The only question on the table right now is whether the United Nations can be persuaded to provide political cover for our strategic withdrawal. The problem there is Bremer himself. The price of a new U.N. Security Council resolution (a prerequisite for foreign contributions to rebuild Iraq) is likely to be the removal of the White House's administrator and appointment of a U.N. administrator or co-administrator.

"The liberation was a great and noble deed," wrote Bremer. Perhaps. History will decide that. Next he said, "Terrorists have decided to make Iraq a key battlefield in the global war on terrorism." Historians may have trouble with that one. Certainly contemporary commentators seem agreed that it was the United States that chose the place and time of this confrontation.

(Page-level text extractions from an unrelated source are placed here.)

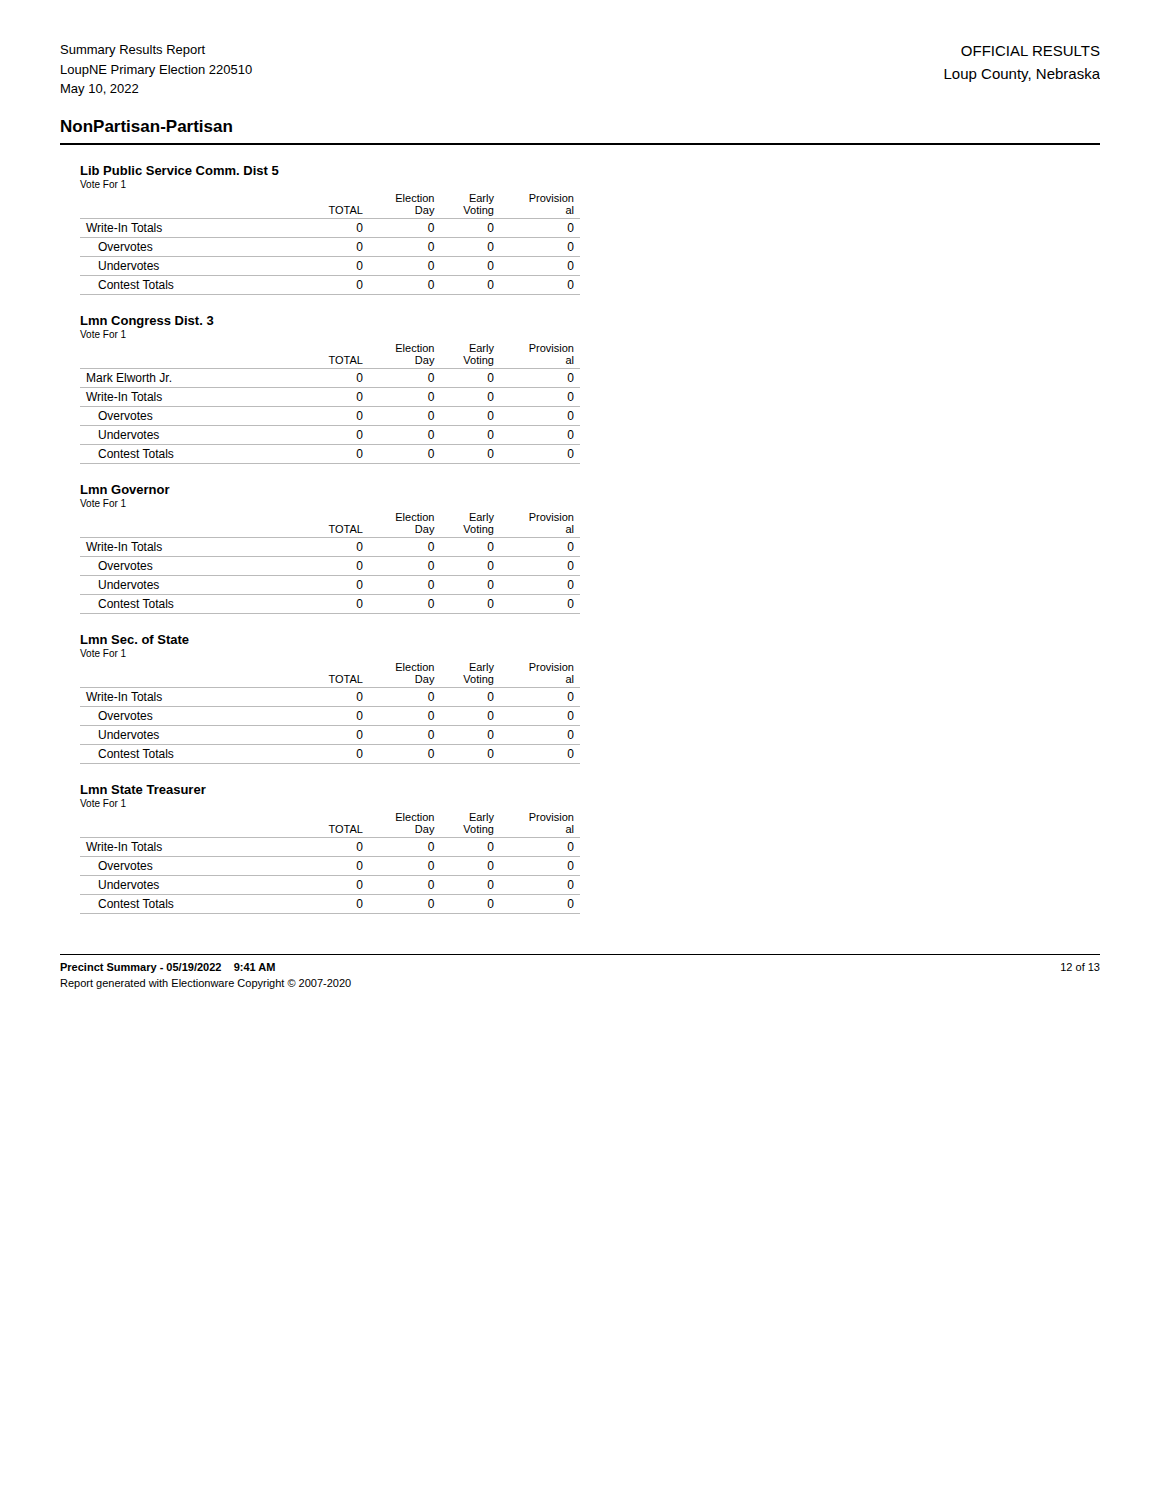Summary Results Report
LoupNE Primary Election 220510
May 10, 2022
OFFICIAL RESULTS
Loup County, Nebraska
NonPartisan-Partisan
Lib Public Service Comm. Dist 5
Vote For 1
| | TOTAL | Election Day | Early Voting | Provision al |
| --- | --- | --- | --- | --- |
| Write-In Totals | 0 | 0 | 0 | 0 |
| Overvotes | 0 | 0 | 0 | 0 |
| Undervotes | 0 | 0 | 0 | 0 |
| Contest Totals | 0 | 0 | 0 | 0 |
Lmn Congress Dist. 3
Vote For 1
| | TOTAL | Election Day | Early Voting | Provision al |
| --- | --- | --- | --- | --- |
| Mark Elworth Jr. | 0 | 0 | 0 | 0 |
| Write-In Totals | 0 | 0 | 0 | 0 |
| Overvotes | 0 | 0 | 0 | 0 |
| Undervotes | 0 | 0 | 0 | 0 |
| Contest Totals | 0 | 0 | 0 | 0 |
Lmn Governor
Vote For 1
| | TOTAL | Election Day | Early Voting | Provision al |
| --- | --- | --- | --- | --- |
| Write-In Totals | 0 | 0 | 0 | 0 |
| Overvotes | 0 | 0 | 0 | 0 |
| Undervotes | 0 | 0 | 0 | 0 |
| Contest Totals | 0 | 0 | 0 | 0 |
Lmn Sec. of State
Vote For 1
| | TOTAL | Election Day | Early Voting | Provision al |
| --- | --- | --- | --- | --- |
| Write-In Totals | 0 | 0 | 0 | 0 |
| Overvotes | 0 | 0 | 0 | 0 |
| Undervotes | 0 | 0 | 0 | 0 |
| Contest Totals | 0 | 0 | 0 | 0 |
Lmn State Treasurer
Vote For 1
| | TOTAL | Election Day | Early Voting | Provision al |
| --- | --- | --- | --- | --- |
| Write-In Totals | 0 | 0 | 0 | 0 |
| Overvotes | 0 | 0 | 0 | 0 |
| Undervotes | 0 | 0 | 0 | 0 |
| Contest Totals | 0 | 0 | 0 | 0 |
Precinct Summary - 05/19/2022 9:41 AM
12 of 13
Report generated with Electionware Copyright © 2007-2020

"My suspicion is that the Americans have put themselves into precisely the kind of frontline engagement with the extremists that the extremists have been looking for," said Tim Winter, a lecturer in Islamic Studies at Cambridge University in England. "Osama bin Laden's statements in 1996 and 1998 regarding the presence of foreign troops in the Islamic world now look prophetic. The perception in the Muslim world of the U.S. is no longer of a secular republic containing lots of Christians but of a crusading, evangelizing entity."

Richard Murphy, a former State Department official respected in the Islamic world, put it more succinctly: "It (the invasion) has served to unite the fanatics."

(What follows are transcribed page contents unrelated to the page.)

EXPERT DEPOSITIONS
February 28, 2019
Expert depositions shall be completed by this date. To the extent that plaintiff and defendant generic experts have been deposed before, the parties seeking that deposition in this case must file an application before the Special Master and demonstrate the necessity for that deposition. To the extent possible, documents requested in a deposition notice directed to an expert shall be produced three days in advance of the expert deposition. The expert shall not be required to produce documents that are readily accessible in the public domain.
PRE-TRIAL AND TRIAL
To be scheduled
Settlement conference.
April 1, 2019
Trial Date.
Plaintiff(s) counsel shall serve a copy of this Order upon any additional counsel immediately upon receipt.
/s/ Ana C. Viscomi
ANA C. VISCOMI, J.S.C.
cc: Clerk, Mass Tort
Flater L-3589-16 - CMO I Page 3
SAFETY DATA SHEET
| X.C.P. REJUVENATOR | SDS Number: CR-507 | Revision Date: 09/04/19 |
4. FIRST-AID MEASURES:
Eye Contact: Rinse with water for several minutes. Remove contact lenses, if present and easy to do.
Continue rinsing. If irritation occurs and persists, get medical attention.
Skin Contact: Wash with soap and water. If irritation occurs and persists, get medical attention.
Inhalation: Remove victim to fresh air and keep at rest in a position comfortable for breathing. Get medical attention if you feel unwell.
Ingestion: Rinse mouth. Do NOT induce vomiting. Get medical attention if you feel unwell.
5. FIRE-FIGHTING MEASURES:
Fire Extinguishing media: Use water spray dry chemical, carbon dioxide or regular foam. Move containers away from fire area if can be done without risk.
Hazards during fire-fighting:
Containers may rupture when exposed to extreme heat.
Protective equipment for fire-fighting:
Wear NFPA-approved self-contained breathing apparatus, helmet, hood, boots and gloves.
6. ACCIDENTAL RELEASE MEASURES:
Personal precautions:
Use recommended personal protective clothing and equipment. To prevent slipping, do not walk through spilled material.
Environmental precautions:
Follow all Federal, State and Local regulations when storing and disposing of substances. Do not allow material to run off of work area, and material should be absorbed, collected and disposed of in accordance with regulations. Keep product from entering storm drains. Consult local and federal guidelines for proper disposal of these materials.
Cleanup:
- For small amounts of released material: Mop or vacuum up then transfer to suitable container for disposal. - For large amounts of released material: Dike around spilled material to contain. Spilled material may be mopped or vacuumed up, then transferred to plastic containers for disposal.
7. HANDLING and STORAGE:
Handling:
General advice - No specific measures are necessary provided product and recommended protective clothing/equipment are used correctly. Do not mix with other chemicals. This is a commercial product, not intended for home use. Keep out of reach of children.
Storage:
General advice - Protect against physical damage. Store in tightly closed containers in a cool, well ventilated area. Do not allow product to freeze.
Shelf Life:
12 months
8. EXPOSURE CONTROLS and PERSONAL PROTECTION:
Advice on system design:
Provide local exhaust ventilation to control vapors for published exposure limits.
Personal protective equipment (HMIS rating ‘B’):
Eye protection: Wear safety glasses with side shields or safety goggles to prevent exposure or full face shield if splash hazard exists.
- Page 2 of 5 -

The United Nations, always handy to blame when things go wrong, will now become the focus of the contemporary debate as U.S. allies, old and new, decide whether to help the spent Americans try to back out of there -- reneging on the promise to rebuild Iraq. The great promiser, Secretary Rumsfeld, a historic example of the danger of answering political questions by turning them into military ones, now says this: "Foreign forces in a country are an anomaly. They're not natural. They're unnatural."

No kidding. Rumsfeld, who seems wonderfully capable of immediately unloading any thought that sparks between his ears, was asked about who would pay for the reconstruction of Iraq at the Press Club. He mentioned oil, of course, but then added: "Tourism is going to be something important in that country as soon as the security situation is resolved."

Sure it will. Let's hope they aren't all tourists walking across the border with AK-47s under their blankets, looking for an American to kill.